適切なツールの選択:フリーフォーム光学部品製造のための計測手法

トッド・ブラロック

フリーフォーム(自由曲面)光学部品を測定するための計測ツールとして、三次元測定機(CMM:Coordinate Measurement Machine)、高精度表面形状測定装置、そしてフリンジ反射デフレクトメトリ(fringe reflection deflectometry)という非接触型の光学手法の3つを比較する。

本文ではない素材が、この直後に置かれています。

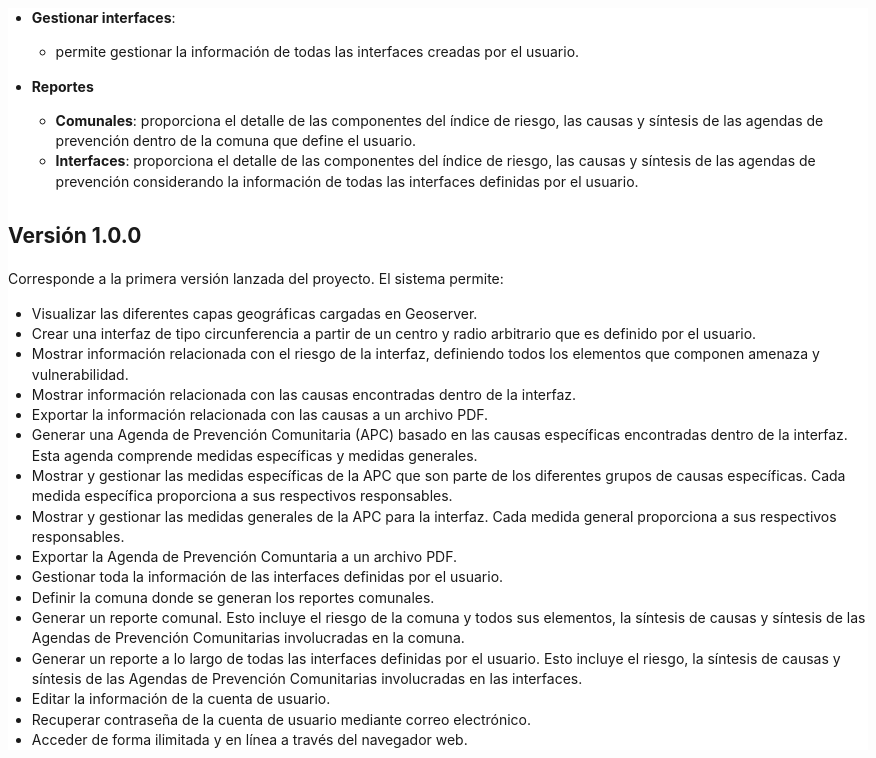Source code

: -   **Gestionar interfaces**:

    -   permite gestionar la información de todas las interfaces creadas
        por el usuario.

-   **Reportes**

    -   **Comunales**: proporciona el detalle de las componentes del
        índice de riesgo, las causas y síntesis de las agendas de
        prevención dentro de la comuna que define el usuario.
    -   **Interfaces**: proporciona el detalle de las componentes del
        índice de riesgo, las causas y síntesis de las agendas de
        prevención considerando la información de todas las interfaces
        definidas por el usuario.


## Versión 1.0.0

Corresponde a la primera versión lanzada del proyecto. El sistema
permite:

-   Visualizar las diferentes capas geográficas cargadas en Geoserver.
-   Crear una interfaz de tipo circunferencia a partir de un centro y
    radio arbitrario que es definido por el usuario.
-   Mostrar información relacionada con el riesgo de la interfaz,
    definiendo todos los elementos que componen amenaza y
    vulnerabilidad.
-   Mostrar información relacionada con las causas encontradas dentro de
    la interfaz.
-   Exportar la información relacionada con las causas a un archivo PDF.
-   Generar una Agenda de Prevención Comunitaria (APC) basado en las
    causas específicas encontradas dentro de la interfaz. Esta agenda
    comprende medidas específicas y medidas generales.
-   Mostrar y gestionar las medidas específicas de la APC que son parte
    de los diferentes grupos de causas específicas. Cada medida
    específica proporciona a sus respectivos responsables.
-   Mostrar y gestionar las medidas generales de la APC para la
    interfaz. Cada medida general proporciona a sus respectivos
    responsables.
-   Exportar la Agenda de Prevención Comuntaria a un archivo PDF.
-   Gestionar toda la información de las interfaces definidas por el
    usuario.
-   Definir la comuna donde se generan los reportes comunales.
-   Generar un reporte comunal. Esto incluye el riesgo de la comuna y
    todos sus elementos, la síntesis de causas y síntesis de las Agendas
    de Prevención Comunitarias involucradas en la comuna.
-   Generar un reporte a lo largo de todas las interfaces definidas por
    el usuario. Esto incluye el riesgo, la síntesis de causas y síntesis
    de las Agendas de Prevención Comunitarias involucradas en las
    interfaces.
-   Editar la información de la cuenta de usuario.
-   Recuperar contraseña de la cuenta de usuario mediante correo
    electrónico.
-   Acceder de forma ilimitada y en línea a través del navegador web.
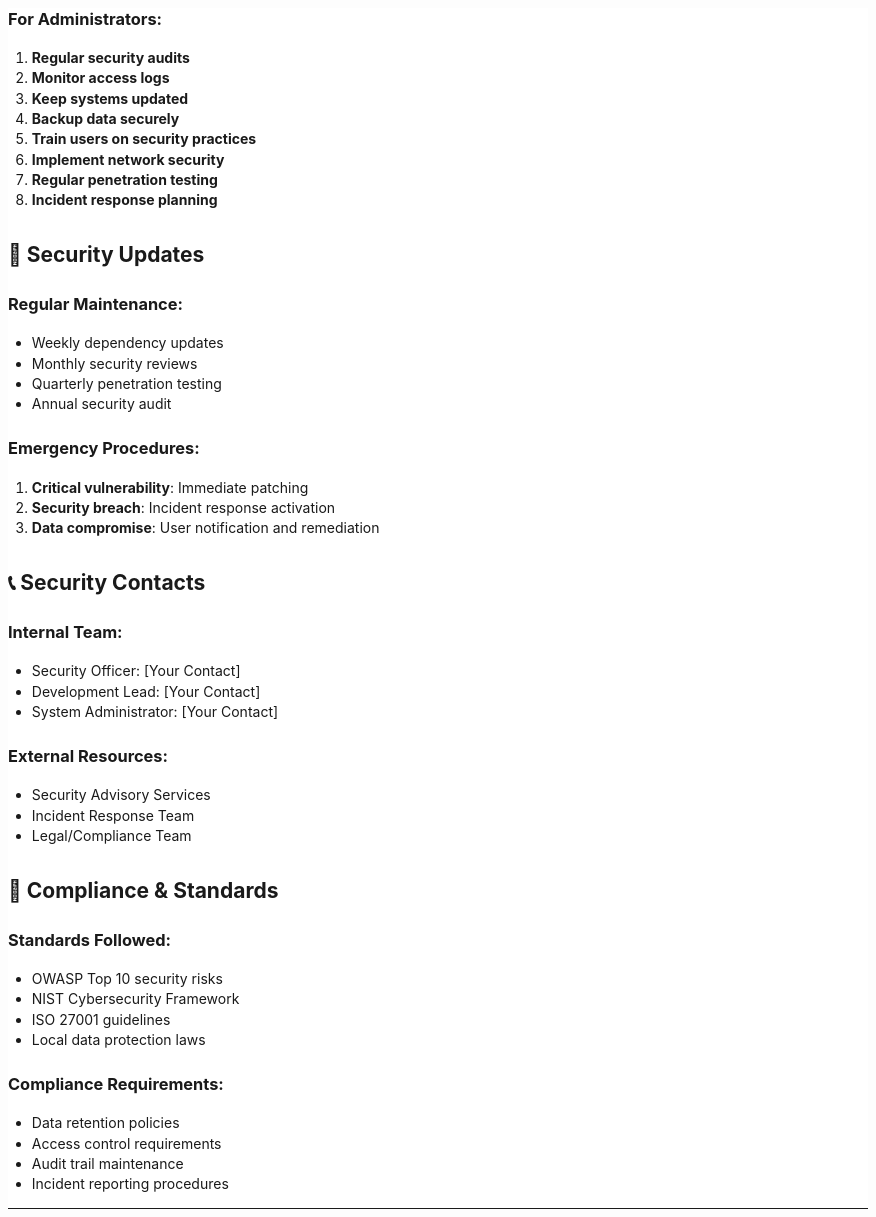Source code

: ### For Administrators:
1. **Regular security audits**
2. **Monitor access logs**
3. **Keep systems updated**
4. **Backup data securely**
5. **Train users on security practices**
6. **Implement network security**
7. **Regular penetration testing**
8. **Incident response planning**

## 🔄 Security Updates

### Regular Maintenance:
- Weekly dependency updates
- Monthly security reviews
- Quarterly penetration testing
- Annual security audit

### Emergency Procedures:
1. **Critical vulnerability**: Immediate patching
2. **Security breach**: Incident response activation
3. **Data compromise**: User notification and remediation

## 📞 Security Contacts

### Internal Team:
- Security Officer: [Your Contact]
- Development Lead: [Your Contact]
- System Administrator: [Your Contact]

### External Resources:
- Security Advisory Services
- Incident Response Team
- Legal/Compliance Team

## 📖 Compliance & Standards

### Standards Followed:
- OWASP Top 10 security risks
- NIST Cybersecurity Framework
- ISO 27001 guidelines
- Local data protection laws

### Compliance Requirements:
- Data retention policies
- Access control requirements
- Audit trail maintenance
- Incident reporting procedures

---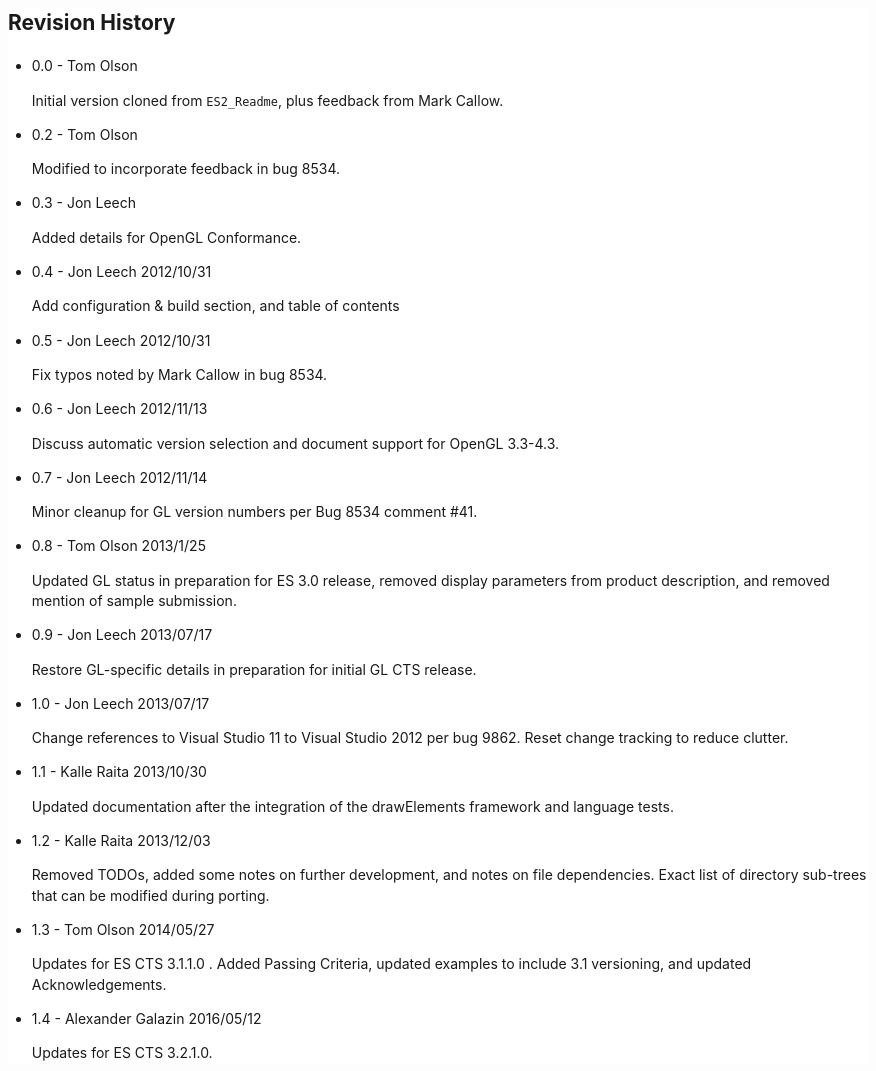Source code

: Revision History
------------------------
- 0.0 - Tom Olson

  Initial version cloned from `ES2_Readme`, plus feedback from Mark Callow.

- 0.2 - Tom Olson

  Modified to incorporate feedback in bug 8534.

- 0.3 - Jon Leech

  Added details for OpenGL Conformance.

- 0.4 - Jon Leech 2012/10/31

  Add configuration & build section, and table of contents

- 0.5 - Jon Leech 2012/10/31

  Fix typos noted by Mark Callow in bug 8534.

- 0.6 - Jon Leech 2012/11/13

  Discuss automatic version selection and document support for OpenGL 3.3-4.3.

- 0.7 - Jon Leech 2012/11/14

  Minor cleanup for GL version numbers per Bug 8534 comment #41.

- 0.8 - Tom Olson 2013/1/25

  Updated GL status in preparation for ES 3.0 release, removed display
  parameters from product description, and removed mention of sample submission.

- 0.9 - Jon Leech 2013/07/17

  Restore GL-specific details in preparation for initial GL CTS release.

- 1.0 - Jon Leech 2013/07/17

  Change references to Visual Studio 11 to Visual Studio 2012 per bug 9862.
  Reset change tracking to reduce clutter.

- 1.1 - Kalle Raita 2013/10/30

  Updated documentation after the integration of the drawElements framework and
  language tests.

- 1.2 - Kalle Raita 2013/12/03

  Removed TODOs, added some notes on further development, and notes on file
  dependencies. Exact list of directory sub-trees that can be modified during porting.

- 1.3 - Tom Olson 2014/05/27

  Updates for ES CTS 3.1.1.0 . Added Passing Criteria, updated examples to
  include 3.1 versioning, and updated Acknowledgements.

- 1.4 - Alexander Galazin 2016/05/12

  Updates for ES CTS 3.2.1.0.
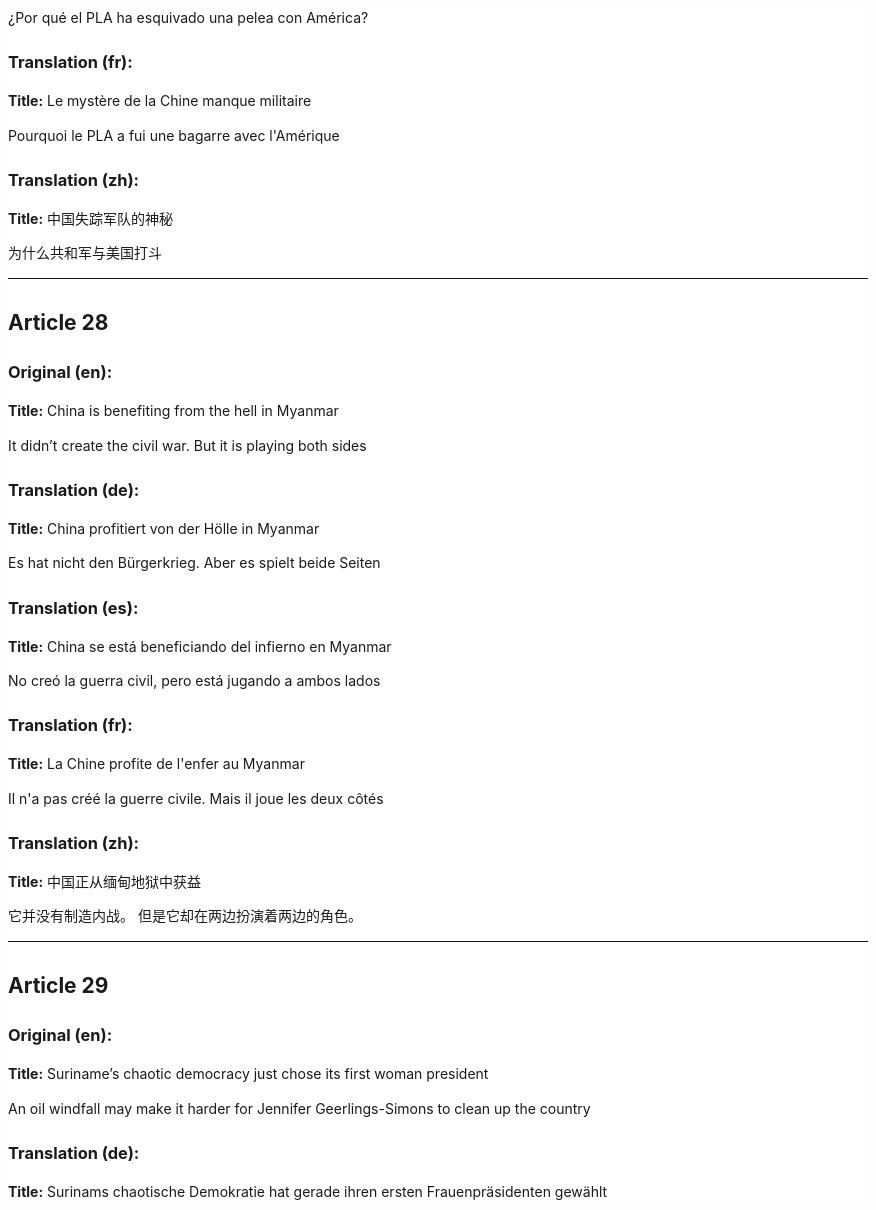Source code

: ¿Por qué el PLA ha esquivado una pelea con América?

### Translation (fr):
**Title:** Le mystère de la Chine manque militaire

Pourquoi le PLA a fui une bagarre avec l'Amérique

### Translation (zh):
**Title:** 中国失踪军队的神秘

为什么共和军与美国打斗

---

## Article 28
### Original (en):
**Title:** China is benefiting from the hell in Myanmar

It didn’t create the civil war. But it is playing both sides

### Translation (de):
**Title:** China profitiert von der Hölle in Myanmar

Es hat nicht den Bürgerkrieg. Aber es spielt beide Seiten

### Translation (es):
**Title:** China se está beneficiando del infierno en Myanmar

No creó la guerra civil, pero está jugando a ambos lados

### Translation (fr):
**Title:** La Chine profite de l'enfer au Myanmar

Il n'a pas créé la guerre civile. Mais il joue les deux côtés

### Translation (zh):
**Title:** 中国正从缅甸地狱中获益

它并没有制造内战。 但是它却在两边扮演着两边的角色。

---

## Article 29
### Original (en):
**Title:** Suriname’s chaotic democracy just chose its first woman president

An oil windfall may make it harder for Jennifer Geerlings-Simons to clean up the country

### Translation (de):
**Title:** Surinams chaotische Demokratie hat gerade ihren ersten Frauenpräsidenten gewählt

フリーフォームの光学面は、複雑な光学システム設計の問題を解決するための方法として、レンズの設計者や光学システムのインテグレーターの間で人気が高まっている。幸い、光学部品製造の進歩によって、そうした複雑な面の作製を実現する可能性が切り拓かれている。しかし、製造手法の向上とともに、そうした部品を測定するための計測手法も向上する必要がある。

製造と計測の要件

「測定できないものは製造できない」という格言があるように、適切な計測手法なくして、フリーフォームの光学部品を製造することはできない。フリーフォーム部品の計測要件は、フリーフォーム面そのものと同程度にまちまちである可能性がある。フリーフォーム計測の基本要件としては、次のようなものが挙げられる。
 面の不規則性の測定:これは、表面形状の標準的な低次誤差で、ゼルニケ(Zernike)多項式による近似で一般的に表される。
 面の位置の測定:フリーフォーム部品は回転対称性をもたないため、別の面や基準形状からの相対位置として面を測定しなければならない場合がある。
 中空間周波数誤差の測定:この誤差は、製造プロセスに用いられるサブアパーチャ加工によって生じる可能性がある。
 高精度測定:フリーフォーム光学部品の表面仕様の許容範囲によっては、高精度測定が必要になる場合がある。測定値の高速取得:製造の時間とコストをできるだけ低く抑えるには、計測をできるだけすばやく行う必要がある。
 フリーフォーム光学部品を製造するための計測要件には、上記の一部またはすべてが含まれる可能性がある。どの1つの計測機器またはプロセスも、フリーフォーム計測の課題に対する万能な解決策とはならない。フリーフォーム光学部品のメーカーは、さまざまな測定ツールを手元に用意する必要があるが、以下ではそのうちのいくつかを紹介する。

三次元測定機(CMM)

フリーフォーム光学部品の測定に最もよく使われるツールは、三次元測定機(CMM)である。CMMには接触型プローブがあり、一般的にはスキャンヘッドに取り付けられたルビー製の球体となっている。このようなシステムの一般的な精度は約±1.0μmである。CMMのメリットは、部品のデータム形状を基準として面を測定できることにある。データム形状(基準)は、製造に向けてフリーフォーム光学部品を定義するために重要なものである。従来の光学パラメータ(ウェッジや中央の厚さなど)は、対称性がほとんどまたはまったくない光学部品に適用するのが難しいためである(1)。これらの基準がCMMによって測定可能な局所座標系となり、フリーフォーム面の位置と向きに関する情報を提供する(図1)。CMMは、これらの基準に基づいてフリーフォーム面を測定し、S2SR(surface­to­surface registration)を行うとともに、不規則性マップを生成することができる。CMMは柔軟性が高いことから、フリーフォーム計測に多用されるようになっている。
 CMMはフリーフォーム計測に最もよく使われる計測ツールだが、欠点がないというわけではない。接触型プローブを持つセンサであるため、光学部品を傷つけてしまう恐れがある。傷つけるリスクを最小限に抑えるために、測定は、プローブのドラッグによる連続パターンではなく、ポイントごとのパターンで行われる。このようなスキャンは時間のかかる処理であり、スキャンはポイントにつき2 ~ 3秒を要するほど遅い場合がある。中空間周波数誤差を取得するための高密度スキャンは、最大で8時間かかる可能性がある。
 CMMのもう1つの欠点が精度である。前述のとおり、CMMの一般的な精度限界は約±1.0μmである。しかし、フリーフォーム部品に対して、CMMの能力を上回る精度が求められる場合がある。高精度の測定が求められる場合は、高精度表面形状測定装置を用いることができる。

図1

図1 計測目的の基準を、フリーフォーム光学部品の製造時に設けておくことができる。 (a)は、部品の設計時にX、Y、Z軸の基準が設けられたフリーフォーム光学部品のモデル。光学部品の各面に求められる絶対位置が、基準からの位置として示される。(b)は、各光学面の不規則性マップ。